THE TASK →
Rewrite each of the records below with "Time indicated" changed to "Time displayed" and everything else kept the same. Leave out the pictures.

SUPPLIED MATERIAL →
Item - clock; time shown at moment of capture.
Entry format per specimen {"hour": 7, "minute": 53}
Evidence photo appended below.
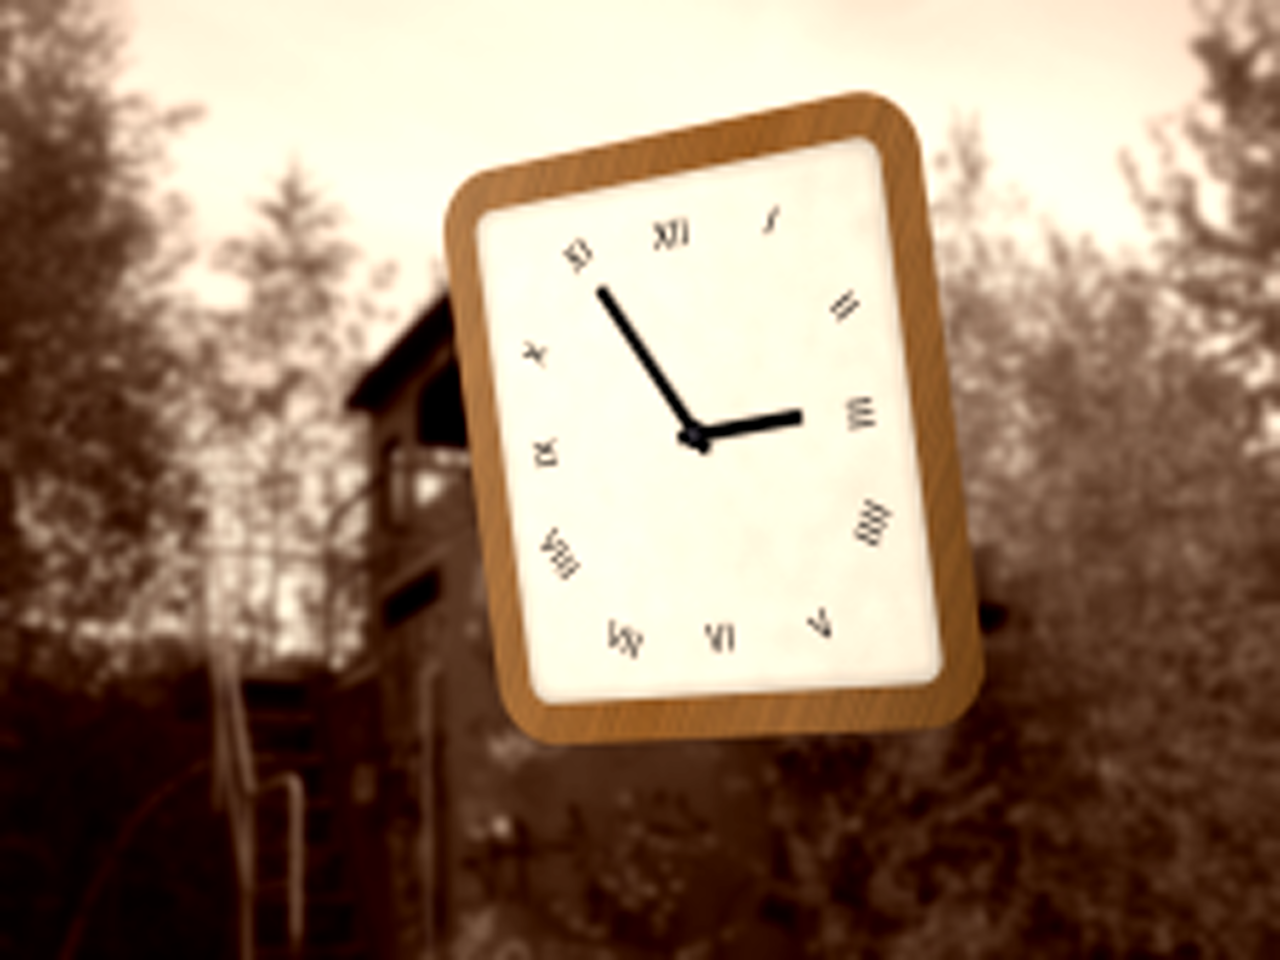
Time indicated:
{"hour": 2, "minute": 55}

EXERCISE RESULT →
Item - clock; time shown at moment of capture.
Entry format per specimen {"hour": 7, "minute": 53}
Evidence photo appended below.
Time displayed:
{"hour": 2, "minute": 55}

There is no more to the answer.